= Do this =
Could you repeat the passage on fifteenth-century Jewish dogma from "The fifteenth century" up to and including "the nineteenth century).", swapping in "theories of dogma" wherever "systems of dogmatics" appears?

= Provided text =
Given that the terms of the dispute were more or less dictated by Christianity and given the example of Maimonides, it was only natural that many fifteenth‑century Spanish Jewish thinkers once again emphasized the issue of dogma.

The fifteenth century witnessed a plethora of competing systems of dogmatics. Hasdai Crescas, Joseph Albo, and Isaac Abrabanel each composed complete books on the subject (the only such works written by Jews until the nineteenth century).

In addition, Simeon ben Zemah Duran, Abraham Bibago, and Isaac Arama all devoted systematic and extensive attention to the question of dogma in Judaism. The issue is also treated briefly in the writings of Abraham Shalom, Joseph Jabez, Yom Tov Lippman Muelhausen, Elijah del Medigo, and David ben Judah Messer Leon.

Defining Dogma

A number of interesting points emerge from the study of these writings. First, each of these authors defines dogma differently. Crescas, for example, regards dogmas as those beliefs that cannot consistently be denied if one believes in revelation; Albo defines Judaism in geometric terms and sees the dogmas of Judaism as its axioms; Arama understands the dogmas of Judaism to be those beliefs (coupled, in his view, with associated observances) that distinguish Judaism from other religions on the one hand and from philosophy on the other.

[Dataset items]

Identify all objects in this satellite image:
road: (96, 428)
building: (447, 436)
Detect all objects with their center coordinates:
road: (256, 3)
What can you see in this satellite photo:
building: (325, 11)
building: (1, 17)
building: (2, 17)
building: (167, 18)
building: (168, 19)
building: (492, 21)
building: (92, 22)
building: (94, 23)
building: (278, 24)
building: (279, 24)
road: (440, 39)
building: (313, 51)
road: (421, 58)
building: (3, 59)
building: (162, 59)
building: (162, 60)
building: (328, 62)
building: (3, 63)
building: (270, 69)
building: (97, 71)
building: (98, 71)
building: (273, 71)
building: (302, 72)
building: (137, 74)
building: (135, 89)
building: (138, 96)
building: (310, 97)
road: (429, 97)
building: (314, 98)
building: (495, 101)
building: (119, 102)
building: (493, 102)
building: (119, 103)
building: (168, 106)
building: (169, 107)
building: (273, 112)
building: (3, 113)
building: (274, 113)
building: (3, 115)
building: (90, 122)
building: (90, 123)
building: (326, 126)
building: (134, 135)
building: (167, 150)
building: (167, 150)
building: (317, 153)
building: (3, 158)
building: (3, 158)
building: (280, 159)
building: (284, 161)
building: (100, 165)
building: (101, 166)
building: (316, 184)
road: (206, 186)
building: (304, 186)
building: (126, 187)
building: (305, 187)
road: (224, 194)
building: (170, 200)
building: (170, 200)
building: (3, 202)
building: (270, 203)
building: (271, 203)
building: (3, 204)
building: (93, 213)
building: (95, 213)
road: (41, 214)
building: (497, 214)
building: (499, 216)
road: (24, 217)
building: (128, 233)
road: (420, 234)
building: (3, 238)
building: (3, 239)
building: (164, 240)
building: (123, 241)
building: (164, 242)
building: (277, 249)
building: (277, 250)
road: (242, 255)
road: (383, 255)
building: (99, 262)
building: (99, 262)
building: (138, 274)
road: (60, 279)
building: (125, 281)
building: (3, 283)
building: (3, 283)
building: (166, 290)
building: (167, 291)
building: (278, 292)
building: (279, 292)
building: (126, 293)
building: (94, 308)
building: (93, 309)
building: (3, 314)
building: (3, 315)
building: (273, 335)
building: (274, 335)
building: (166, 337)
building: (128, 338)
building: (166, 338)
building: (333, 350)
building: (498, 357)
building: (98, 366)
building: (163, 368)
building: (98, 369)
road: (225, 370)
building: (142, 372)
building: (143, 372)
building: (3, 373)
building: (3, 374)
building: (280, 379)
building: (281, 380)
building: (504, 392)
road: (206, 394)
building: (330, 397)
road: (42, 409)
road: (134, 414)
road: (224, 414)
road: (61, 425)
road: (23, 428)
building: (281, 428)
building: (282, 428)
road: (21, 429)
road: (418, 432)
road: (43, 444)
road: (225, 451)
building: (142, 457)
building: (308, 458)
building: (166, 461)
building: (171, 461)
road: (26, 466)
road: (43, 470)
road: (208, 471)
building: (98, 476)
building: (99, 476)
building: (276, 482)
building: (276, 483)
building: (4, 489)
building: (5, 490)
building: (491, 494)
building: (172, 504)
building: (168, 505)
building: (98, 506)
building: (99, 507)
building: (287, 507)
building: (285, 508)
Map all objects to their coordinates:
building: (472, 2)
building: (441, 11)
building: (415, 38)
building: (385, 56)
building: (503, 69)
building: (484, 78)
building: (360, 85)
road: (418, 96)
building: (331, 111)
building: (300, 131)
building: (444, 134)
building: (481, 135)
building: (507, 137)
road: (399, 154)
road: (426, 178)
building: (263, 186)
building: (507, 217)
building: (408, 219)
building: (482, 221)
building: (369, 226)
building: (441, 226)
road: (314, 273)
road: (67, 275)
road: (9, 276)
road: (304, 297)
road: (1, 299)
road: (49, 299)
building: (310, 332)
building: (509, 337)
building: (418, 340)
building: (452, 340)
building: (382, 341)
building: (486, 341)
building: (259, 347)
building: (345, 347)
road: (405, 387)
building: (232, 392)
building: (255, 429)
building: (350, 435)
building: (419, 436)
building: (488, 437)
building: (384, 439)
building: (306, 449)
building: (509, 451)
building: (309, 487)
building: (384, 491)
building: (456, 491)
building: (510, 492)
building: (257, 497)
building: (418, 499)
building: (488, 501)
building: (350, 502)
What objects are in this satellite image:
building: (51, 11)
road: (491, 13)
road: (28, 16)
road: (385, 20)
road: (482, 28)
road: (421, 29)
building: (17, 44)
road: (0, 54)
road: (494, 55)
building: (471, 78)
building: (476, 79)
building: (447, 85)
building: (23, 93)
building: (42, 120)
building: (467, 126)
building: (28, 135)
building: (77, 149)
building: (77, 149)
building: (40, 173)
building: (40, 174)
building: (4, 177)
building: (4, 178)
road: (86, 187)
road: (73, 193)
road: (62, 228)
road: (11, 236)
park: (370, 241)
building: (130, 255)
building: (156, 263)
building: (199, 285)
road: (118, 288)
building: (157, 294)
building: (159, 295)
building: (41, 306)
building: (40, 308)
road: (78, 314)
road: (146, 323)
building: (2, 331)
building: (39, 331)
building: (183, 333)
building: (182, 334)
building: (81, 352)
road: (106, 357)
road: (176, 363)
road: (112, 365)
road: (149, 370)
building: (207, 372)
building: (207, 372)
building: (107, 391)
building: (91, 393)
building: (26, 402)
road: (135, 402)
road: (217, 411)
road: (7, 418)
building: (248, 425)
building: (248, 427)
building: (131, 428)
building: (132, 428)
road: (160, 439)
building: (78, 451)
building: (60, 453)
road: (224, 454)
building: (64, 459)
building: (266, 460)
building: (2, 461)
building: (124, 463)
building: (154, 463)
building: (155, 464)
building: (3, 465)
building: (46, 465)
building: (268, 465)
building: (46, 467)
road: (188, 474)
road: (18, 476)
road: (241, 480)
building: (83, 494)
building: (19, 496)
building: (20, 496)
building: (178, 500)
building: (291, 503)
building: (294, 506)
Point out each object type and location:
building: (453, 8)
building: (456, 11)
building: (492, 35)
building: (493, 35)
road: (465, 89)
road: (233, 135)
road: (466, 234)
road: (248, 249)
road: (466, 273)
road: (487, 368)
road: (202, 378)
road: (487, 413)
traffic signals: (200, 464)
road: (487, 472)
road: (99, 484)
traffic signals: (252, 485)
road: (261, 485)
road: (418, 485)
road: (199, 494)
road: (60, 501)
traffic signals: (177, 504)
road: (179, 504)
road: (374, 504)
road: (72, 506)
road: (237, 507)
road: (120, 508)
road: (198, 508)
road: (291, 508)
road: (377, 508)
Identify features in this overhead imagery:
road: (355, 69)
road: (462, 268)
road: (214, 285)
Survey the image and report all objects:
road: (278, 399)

= Result for this task =
The fifteenth century witnessed a plethora of competing theories of dogma. Hasdai Crescas, Joseph Albo, and Isaac Abrabanel each composed complete books on the subject (the only such works written by Jews until the nineteenth century).